Gap et Vallouise : Le corps en milieu alpin.
Présentation du colloque européen d'Anthropologie alpine à Gap et Vallouise « Le corps en milieu alpin » du 5 au 11 juillet 2004.
Ce sont les Alpes qui ont donné leur nom à la science de la montagne et à l'alpinisme.
La montagne est une découverte récente. Avant d'avoir été vaincu, en 1787, par Horace-Bénédict de Saussure (1740-1799), le Mont-Blanc passait pour un amas de glaces inaccessibles. La montagne n'était ni un sujet d'étude ni un but d'excursion, en fait, elle inspirait un sentiment d'effroi. Dès les premières ascensions alpines, les effets (perte d'appétit, difficultés respiratoires, augmentation de la soif…) de l'altitude sur le corps, sont ressentis. C'est ainsi qu'au XIX° siècle, animée par des préoccupations hygiénistes, sociales et militaires, l'armée prône une nouvelle pratique physique, le ski, pour transformer le corps alpin et façonner une " race montagnarde ".
Si le développement touristique marque le début du XX° siècle, la place du corps, dans les pratiques de l'alpinisme, est centrée sur une construction des styles de pratiques (lolotte, grand et petit cylindre…) et d'une forme de socialisation. Du corps technique au corps extrême en passant par les représentations symboliques du corps en action, les voies d'escalades constituent des marqueurs socio-sportifs dans une dynamique émotionnelle. Une voie a un auteur, une date, un nom, numérotée en fonction du style et de la difficulté. À chaque nouveau milieu sportif (spéléologie, plongée sous-marine) l'homme a inventé des réponses techniques et vestimentaires. Les alpinistes explorent, expérimentent de nouvelles techniques et surmontent les difficultés en adaptant le matériel pour faire face aux obstacles naturels et aux conditions extrêmes (corps expérimental des himalayistes - Néo door-). L'évolution des techniques modifie le regard porté sur le corps sportif et l'exploit devient un support idéal de la rhétorique publicitaire. Le corps valorisé, amplificateur d'altérité, est mis en scène par la publicité " miroir " des signifiants culturels affectant la relation à un élément géographique.
Ainsi, les Alpes, territoire d'expression corporelle et d'identité sportive, participent à une nouvelle construction identitaire de l'espace alpin, par ses représentations des mutations culturelles.
Vallouise : Le corps en milieu alpin
La haute altitude (> 2500m) trouble l'homéostasie du corps humain et diverses manifestations pathologiques menacent ainsi les fonctions vitales de l'organisme. Cependant, les groupes humains vivant en haute altitude ont mis en place des processus adaptatifs au niveau biologique, ainsi l'homme, dans les vallées alpines et dans les ambiances extrêmes, est un sujet d'étude privilégié pour les biologistes et les anthropologues. Les mesures des conscrits (XVII°-XX° siècle), répertoriées dans les archives militaires, rendent compte des habitudes et des comportements alimentaires. Ces habitudes sont-elles vécues en terme d'apport nutritionnel bénéfique au corps et à la santé ou en terme de spécialité traditionnelle ? Le besoin de se nourrir et la dimension culturelle de l'alimentation instaurent une relation particulière entre le corps et le milieu montagnard.
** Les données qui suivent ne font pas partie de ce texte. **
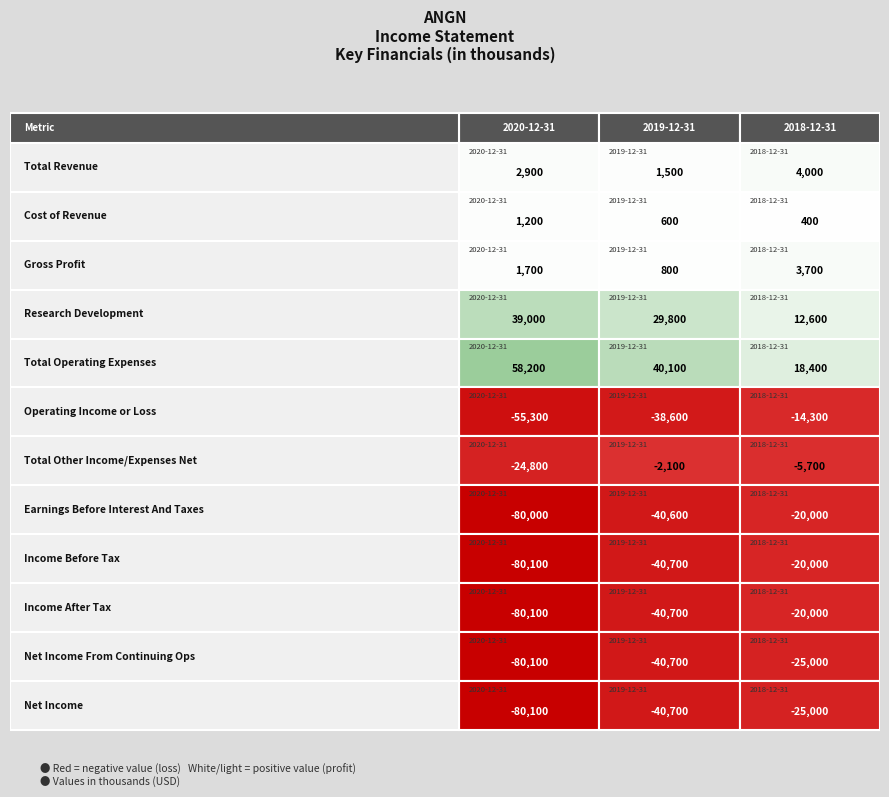

What value does the Gross Profit series have at Gross Profit?

3700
Les populations locales sont engagées dans des systèmes complexes qui permettent leur maintien en milieu alpin, sur un plan physique mais aussi symbolique.
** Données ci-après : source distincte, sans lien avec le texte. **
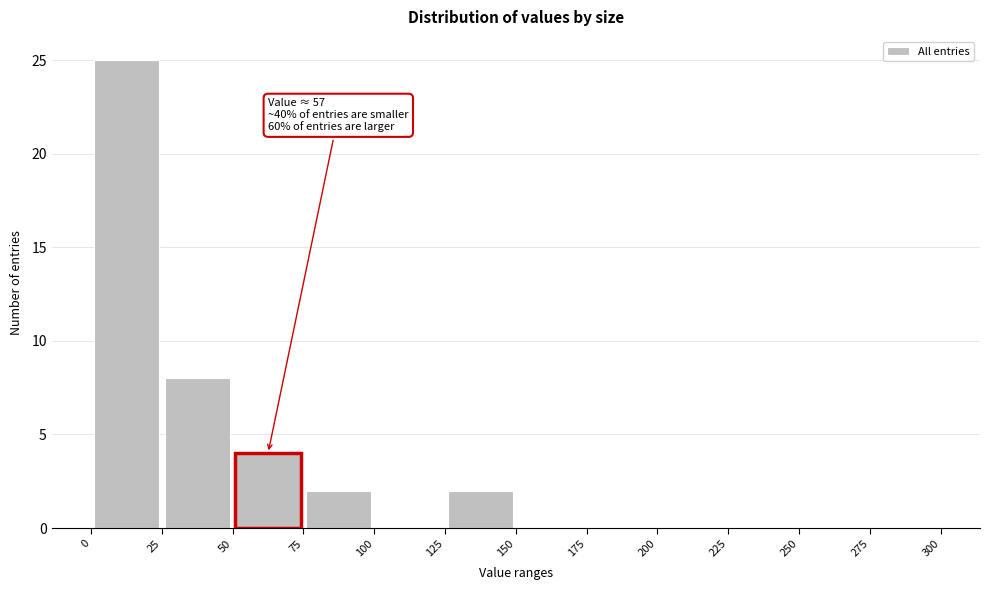

Over which range of the x-axis is the bar tallest?

0 to 25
Les ressources thermales, utilisées à partir des années 1970, semblent conforter l'idée que le corps, dans un environnement montagnard, peut être revivifié et purifié, le corps urbain transformé momentanément en corps montagnard, perçoit aussi un changement d'esprit.
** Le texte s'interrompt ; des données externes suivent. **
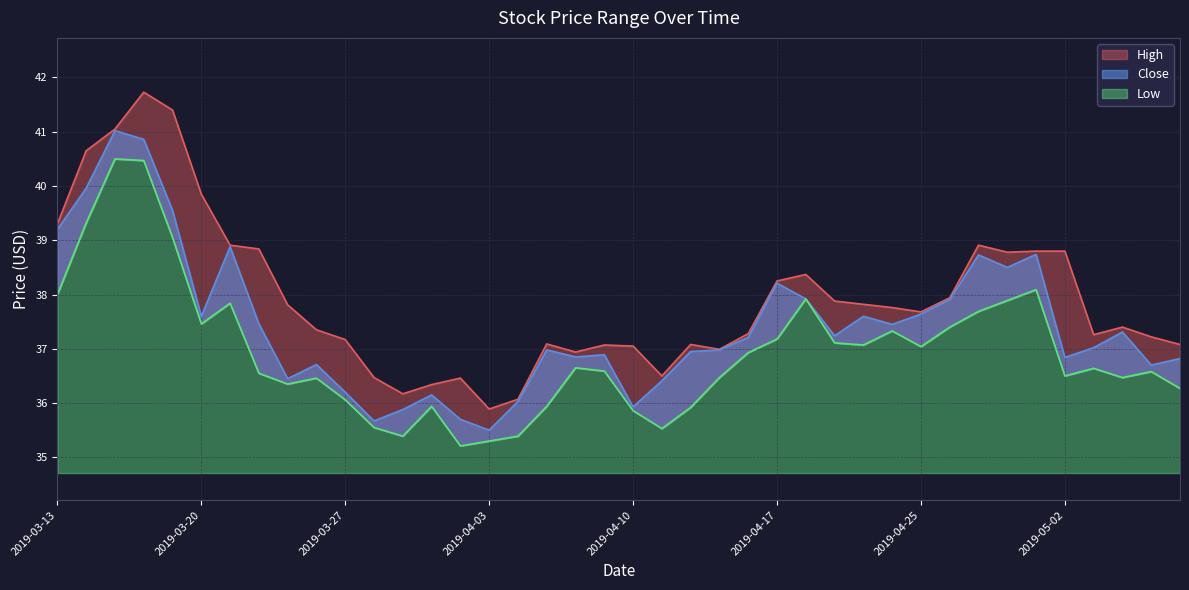

The High series shows 37.2 at 2019-05-07. True or false?

True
La carence en iode des zones de glaciation quaternaires, pourvoyeuse de goitres, rendait certains corps monstrueux, les épidémies aussi affectaient les corps, et si, progressivement les modèles explicatifs des maladies apparaissent, un espace est ouvert dans les représentations et les peurs du corps rejeté. De la même façon, le corps vieillissant, en interaction avec les processus biologiques et l'influence de l'apparence physique, s'inscrit dans l'espace du corps rejetable. Les fantasmes et les rejets affecteront l'imaginaire, ainsi, l'iconographie permet d'articuler la dimension anthropologique entre la pensée rationnelle et la représentation du corps énigmatique, rejeté, autour des contes et légendes. Dans les villages, la tradition orale constitue le lien social par excellence, au sein duquel les jeux complexes d'interactions doivent faire sens pour les interlocuteurs. La parole, soumise à toute une série de codes et de contraintes, contribue à la cohésion et l'identité d'une collectivité dans le temps.